Biden's muddled China policy

President Biden is seen looking at Australia Prime Minister Scott Morrison during press statements with British Prime Minister Boris Johnson.

President Biden looks at Australia Prime Minister Scott Morrison as British Prime Minister Boris Johnson joins them in virtual announcement of a trilateral nuclear submarine agreement. Photo: Brendan Smialowski/AFP via Getty Images

President Biden came into office with a plan for dealing with China that sounded great in theory but's failing in practice.

Why it matters: The idea was to confront China aggressively on a range of issues — from trade abuses to human rights — while working cooperatively on areas of mutual interest, including climate change. A new plan to help Australia acquire nuclear submarines makes that both-ways approach even less realistic.

  • The subtext is hardly subtext: Despite declining to cite China by name, the announcement sends a strong signal about the U.S. commitment to countering China's naval activities in the Indo-Pacific region, and will undoubtedly draw backlash in Beijing.
  • A senior administration official who briefed reporters ahead of the formal announcement was grilled about why they refused to state the obvious about China being at the center of the decision.
  • The official responded curtly: "I have nothing further to add than what I've said. This is not aimed at any one country."

Biden has labeled his approach to China as "extreme competition," but the Chinese aren’t buying it.

  • Under the president's theory, the Chinese would be willing to compartmentalize.
  • China, the argument goes, would be willing to overlook America's criticisms of their state-sponsored hacking, genocide in Xinjiang and trade theft, and sit down with Biden's climate envoy, John Kerry, to hash out a deal on climate change — one of Biden's top international priorities.

But, but, but: Chinese officials have already made it abundantly clear they won't accept the theories. They humiliated Kerry when he visited China two weeks ago.

  • As Axios reported, President Xi Jinping's senior officials would only speak with Kerry by video call, sending a junior official to meet the former secretary of State in person.
  • The same Chinese officials met with a Taliban delegation in person just weeks earlier.
  • Biden's team has seemingly acknowledged it's not making progress with the Chinese. The president himself called Xi last Thursday night to see if leader-to-leader dialogue would break the impasse.

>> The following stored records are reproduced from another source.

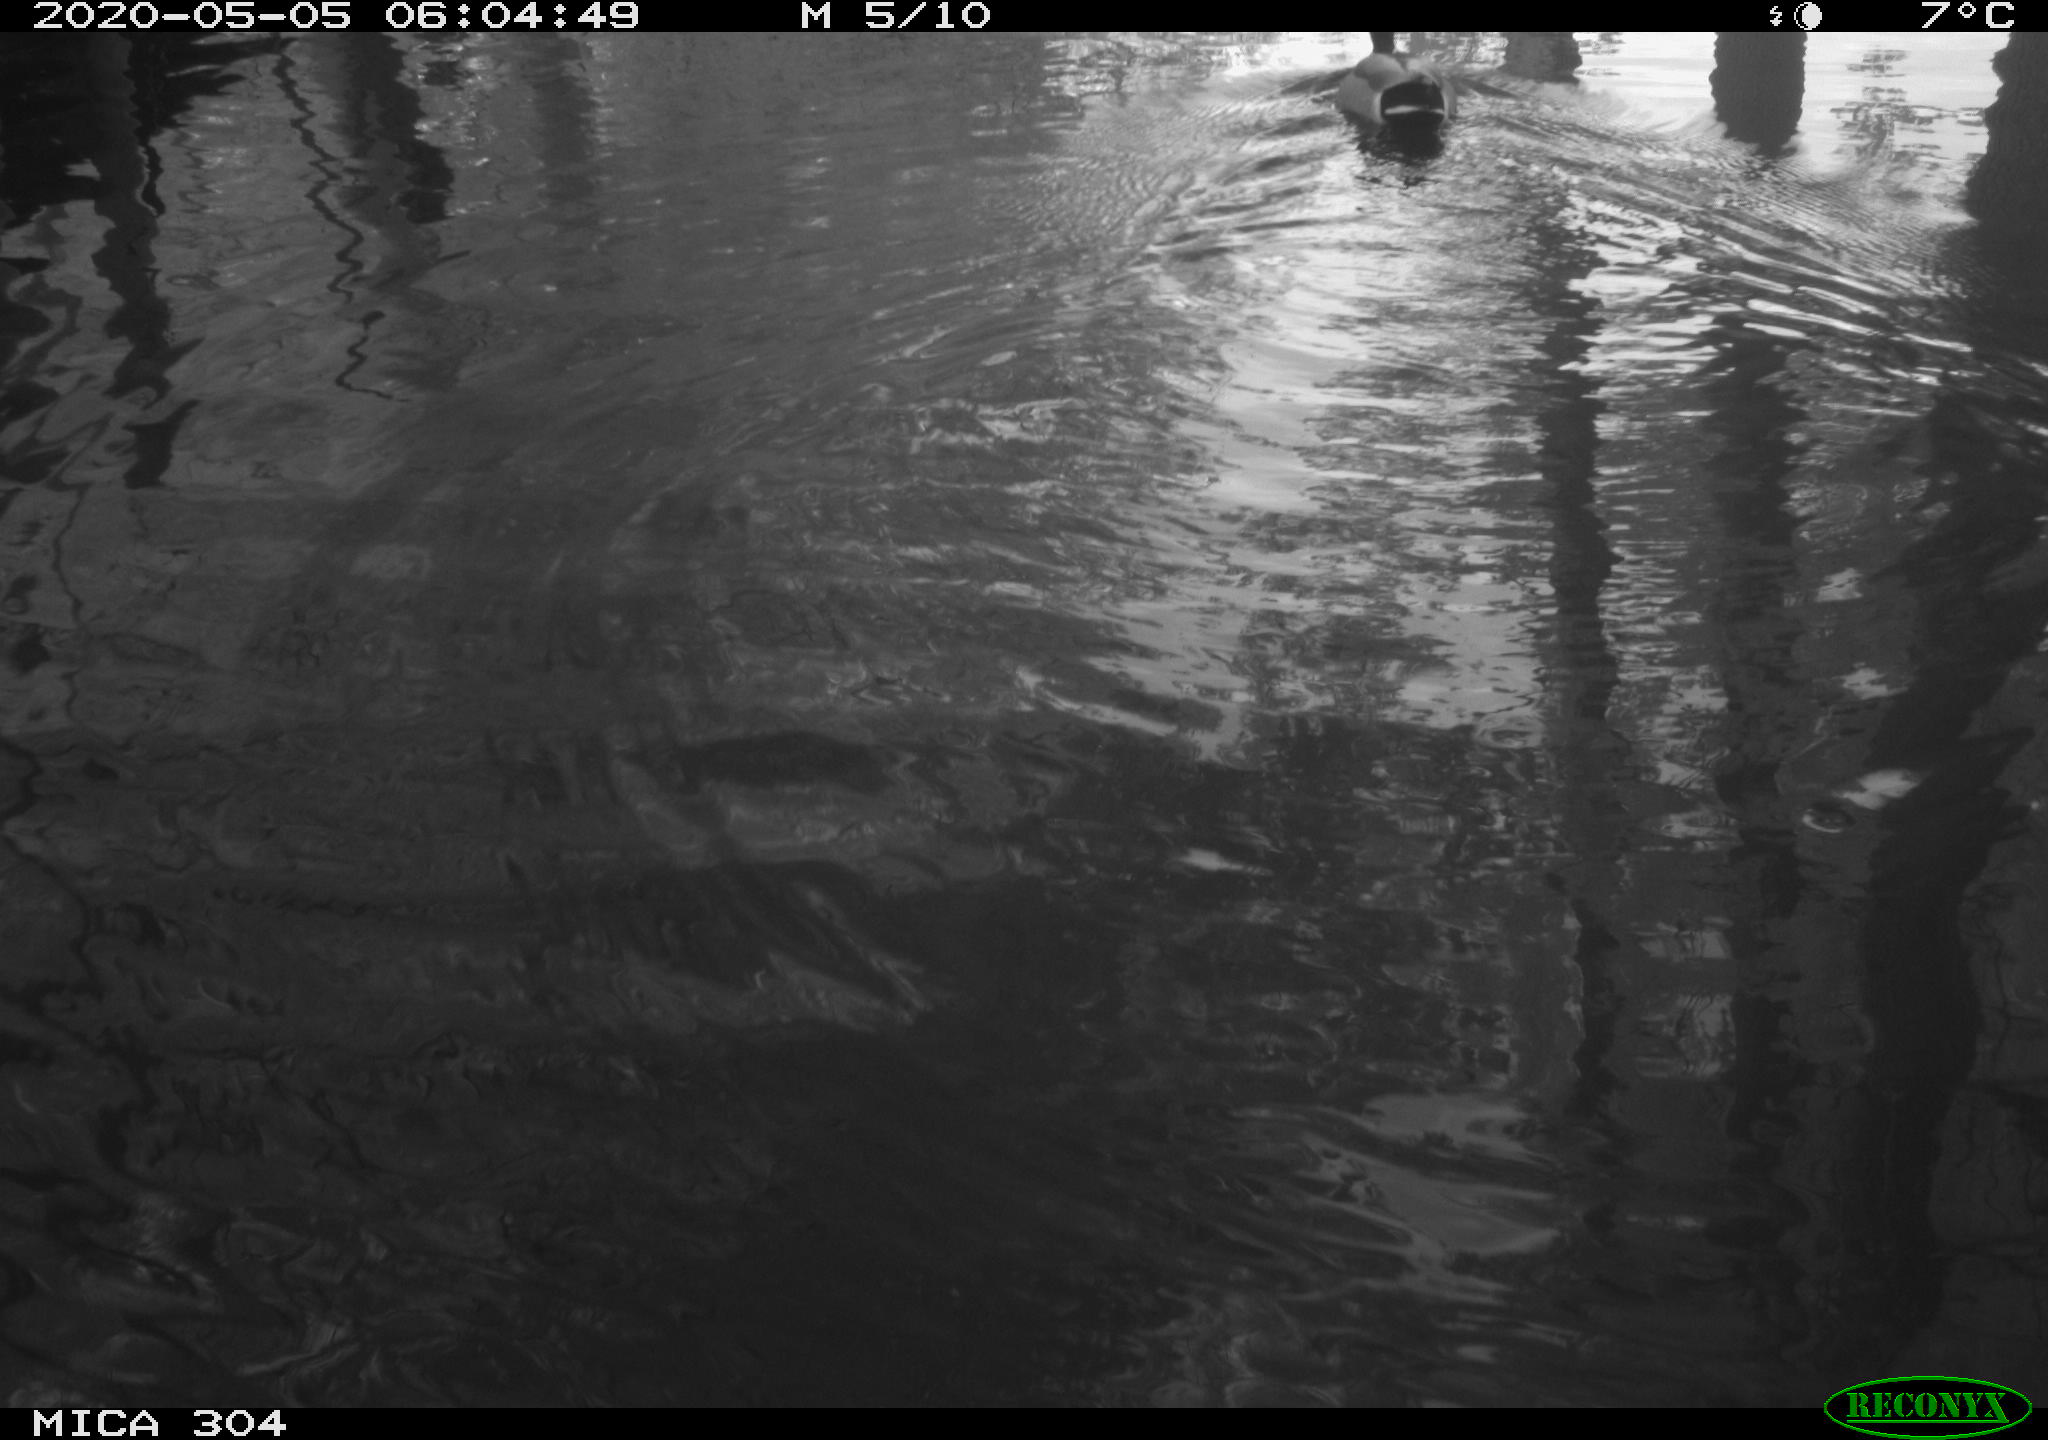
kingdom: Animalia
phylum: Chordata
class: Aves
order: Anseriformes
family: Anatidae
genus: Anas
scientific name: Anas platyrhynchos
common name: Mallard
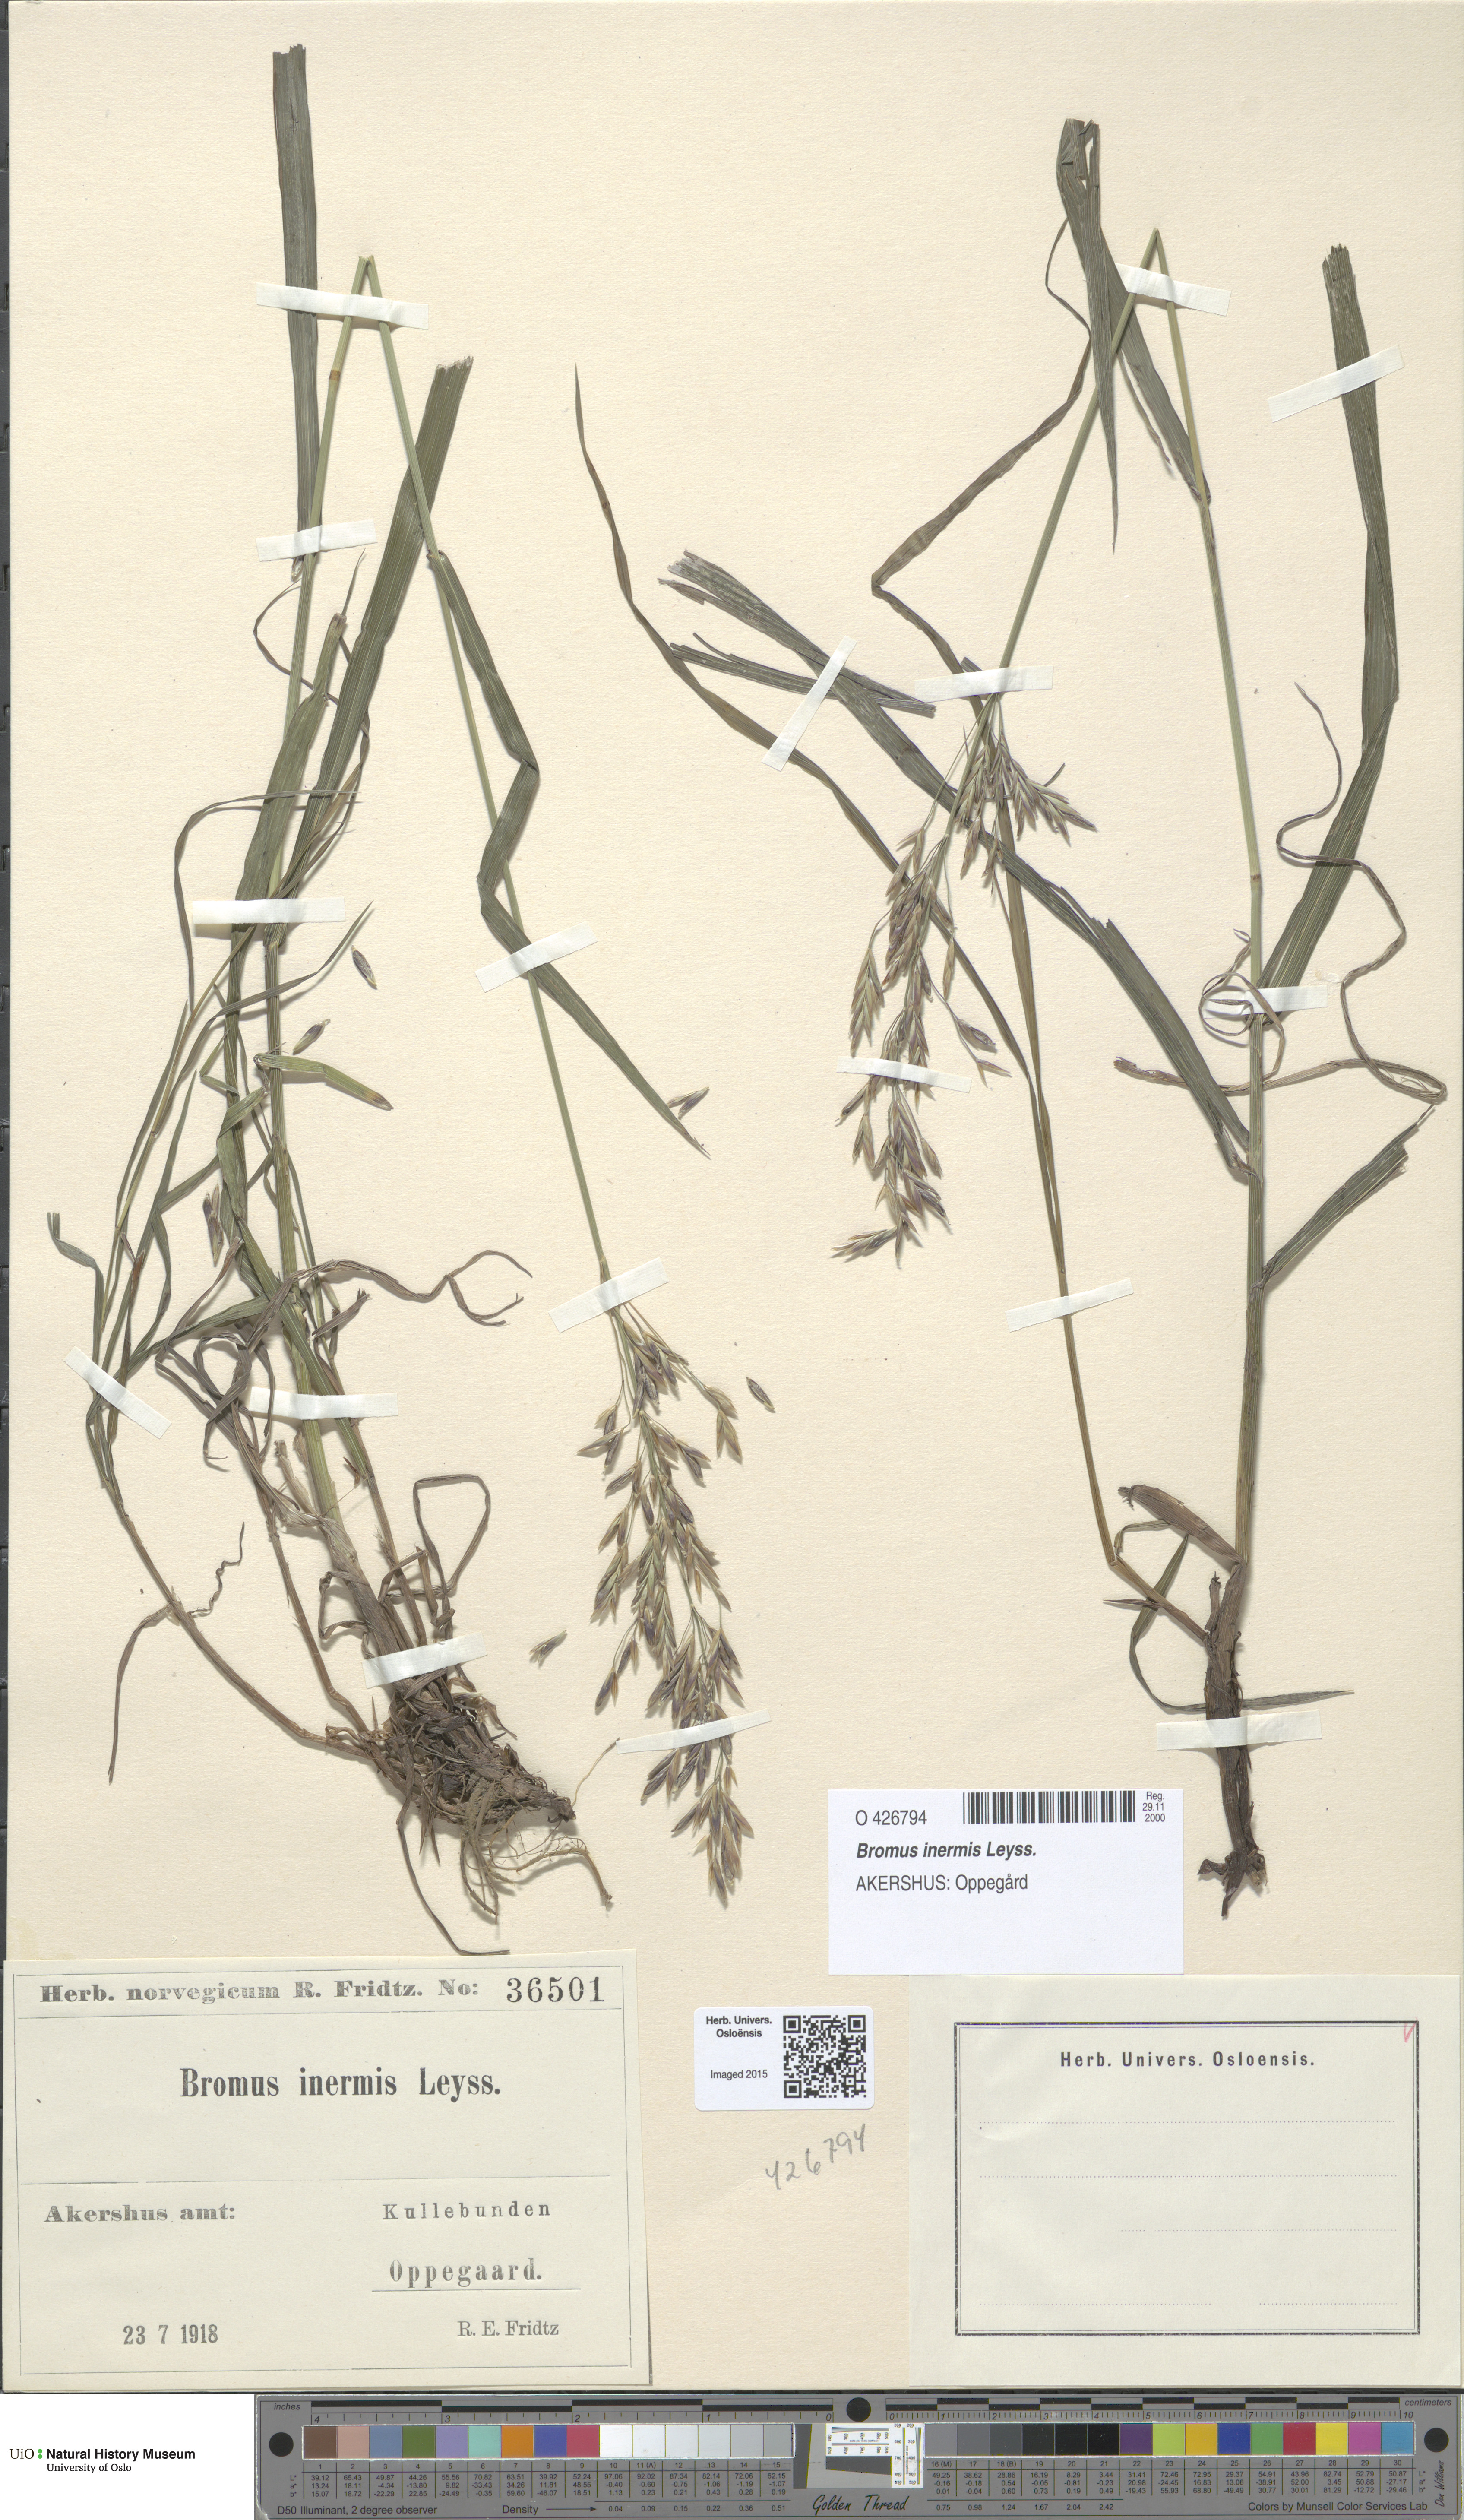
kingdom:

Driving the news: The new policy Biden announced on Wednesday will make his have-your-cake-and-eat-it-too China strategy even more untenable.

  • The U.S. and the U.K. plan to help Australia acquire nuclear-powered submarines as part of a trilateral security pact designed to "promote stability" in the Indo-Pacific.
  • The official who discussed the plan with reporters said the president did not raise the partnership in any specific terms when he spoke to Xi.
  • The White House had previously said that phone call was intended to "set guardrails" in the U.S.-China relationship and prevent "stiff competition" from spiraling into outright conflict.

What they're saying: "If our president is telling President Xi we want guardrails and we want safety mechanisms around the military activities, but then we amp up the pressure on military, that's probably going to put an end to any such discussions pretty quickly," Chris Johnson, a former top CIA China analyst, told Axios.

What's next: The White House is looking to rally international support for new tariffs in response to China's unfair use of industrial subsidies.

  • It's also reportedly considering a request to allow Taiwan to change the name of its representative office in Washington — a symbolic step that would outrage Beijing.